Nimbus Look and Feel for Swing

Nimbus is still the default cross platform look and feel for Java Swing applications. You still see new applications coming to market using this theme. I recently saw a new Kickstarter CNC with the control software using this theme.

The Nimbus theme was originally designed for Solaris. In 2007 I worked on creating a version for Java Swing as a new cross-platform theme. Although the design was completed by one of the Sun design team who had since left, there were many parts still needed to cover all use cases needed to provide a complete look and feel for all Swing components.

Swing look and feels up to this point had been built in one of two ways, hand coded draw calls or using the native platform engine to render graphics. For Nimbus we decided to build on the concept Scott Violet had started with the Synth LaF which was to create a basis for new themes to be easily be created. 

We innovated here in setting out to build a complete theme from metadata with photoshop fidelity completely rendered in vector graphics.

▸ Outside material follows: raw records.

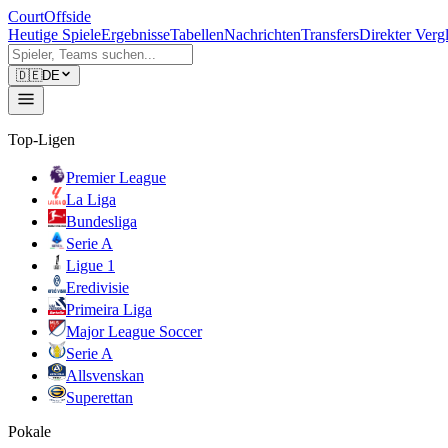
CourtOffside
Heutige Spiele
Ergebnisse
Tabellen
Nachrichten
Transfers
Direkter Verg
🇩🇪
DE
Top-Ligen
Premier League
La Liga
Bundesliga
Serie A
Ligue 1
Eredivisie
Primeira Liga
Major League Soccer
Serie A
Allsvenskan
Superettan
Pokale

To do that we designed a high-performance engine to cache and draw the theme at run-time and a design tool to create the theme visually. Unfortunately, the design tool was never released but you can see screenshots below.

Nimbus Designer

All the skins for the controls were drawn in here. It had Adobe Illustrator style drawing tools and a pixel preview so you could see the exact pixels you would get when those vectors were rendered. This allowed designing to sub-pixel detail and playing tricks with the antialiasing to create small blurs cheaply.

Laffy

For testing Nimbus based look and feels we needed a tool that let us visualize every control in every possible state. We built an internal tool called Laffy and decided to, later on release it as one of the Java JDK samples.